- **Your assignment**
Check each line of the material. Copy those containing "Learning".

- **Given data**

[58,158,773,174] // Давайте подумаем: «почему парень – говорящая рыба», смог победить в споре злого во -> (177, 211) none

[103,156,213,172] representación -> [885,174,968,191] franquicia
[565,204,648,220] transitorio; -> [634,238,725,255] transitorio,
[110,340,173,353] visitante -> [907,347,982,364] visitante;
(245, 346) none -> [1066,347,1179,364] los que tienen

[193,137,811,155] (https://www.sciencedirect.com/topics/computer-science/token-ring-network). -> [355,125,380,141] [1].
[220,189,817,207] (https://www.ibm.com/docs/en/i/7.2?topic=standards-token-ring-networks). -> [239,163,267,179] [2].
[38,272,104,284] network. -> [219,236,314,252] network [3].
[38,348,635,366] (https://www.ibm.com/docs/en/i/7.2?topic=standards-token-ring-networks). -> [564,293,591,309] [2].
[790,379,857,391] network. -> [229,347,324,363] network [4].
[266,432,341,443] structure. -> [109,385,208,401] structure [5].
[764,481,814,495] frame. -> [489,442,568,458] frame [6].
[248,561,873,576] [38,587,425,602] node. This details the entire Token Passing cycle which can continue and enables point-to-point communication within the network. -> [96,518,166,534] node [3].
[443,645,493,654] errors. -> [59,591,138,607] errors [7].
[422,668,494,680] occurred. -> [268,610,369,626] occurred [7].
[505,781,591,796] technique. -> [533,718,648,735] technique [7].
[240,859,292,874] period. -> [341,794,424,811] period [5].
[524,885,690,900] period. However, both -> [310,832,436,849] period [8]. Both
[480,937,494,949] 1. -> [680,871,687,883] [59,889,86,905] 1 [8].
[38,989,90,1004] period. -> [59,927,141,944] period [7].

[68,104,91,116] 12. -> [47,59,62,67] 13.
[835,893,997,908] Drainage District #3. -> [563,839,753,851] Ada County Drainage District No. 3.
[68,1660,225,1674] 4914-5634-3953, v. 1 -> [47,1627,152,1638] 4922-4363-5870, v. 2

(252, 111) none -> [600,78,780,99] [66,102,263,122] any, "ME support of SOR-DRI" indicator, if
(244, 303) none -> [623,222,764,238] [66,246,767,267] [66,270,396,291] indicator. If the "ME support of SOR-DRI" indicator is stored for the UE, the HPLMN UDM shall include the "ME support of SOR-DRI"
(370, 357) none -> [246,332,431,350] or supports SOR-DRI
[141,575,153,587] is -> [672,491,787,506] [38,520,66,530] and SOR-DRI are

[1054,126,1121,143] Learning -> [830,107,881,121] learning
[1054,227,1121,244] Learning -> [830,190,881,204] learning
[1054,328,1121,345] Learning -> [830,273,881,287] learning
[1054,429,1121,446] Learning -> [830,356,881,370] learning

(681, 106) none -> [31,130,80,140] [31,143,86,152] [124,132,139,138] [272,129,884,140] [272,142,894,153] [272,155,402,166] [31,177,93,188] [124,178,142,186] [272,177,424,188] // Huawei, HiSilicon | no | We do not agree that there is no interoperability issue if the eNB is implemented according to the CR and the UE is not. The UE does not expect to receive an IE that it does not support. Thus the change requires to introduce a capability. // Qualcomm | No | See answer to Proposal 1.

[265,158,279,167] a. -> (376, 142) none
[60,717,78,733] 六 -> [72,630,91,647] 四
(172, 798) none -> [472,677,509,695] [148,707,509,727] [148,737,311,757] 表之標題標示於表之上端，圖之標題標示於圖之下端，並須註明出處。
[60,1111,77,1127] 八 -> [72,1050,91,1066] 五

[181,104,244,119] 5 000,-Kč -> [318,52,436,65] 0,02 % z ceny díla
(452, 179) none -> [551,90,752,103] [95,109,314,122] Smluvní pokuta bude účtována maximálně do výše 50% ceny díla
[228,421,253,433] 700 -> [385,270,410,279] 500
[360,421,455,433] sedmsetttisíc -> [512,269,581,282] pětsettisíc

- **Solution**
[1054,126,1121,143] Learning -> [830,107,881,121] learning
[1054,227,1121,244] Learning -> [830,190,881,204] learning
[1054,328,1121,345] Learning -> [830,273,881,287] learning
[1054,429,1121,446] Learning -> [830,356,881,370] learning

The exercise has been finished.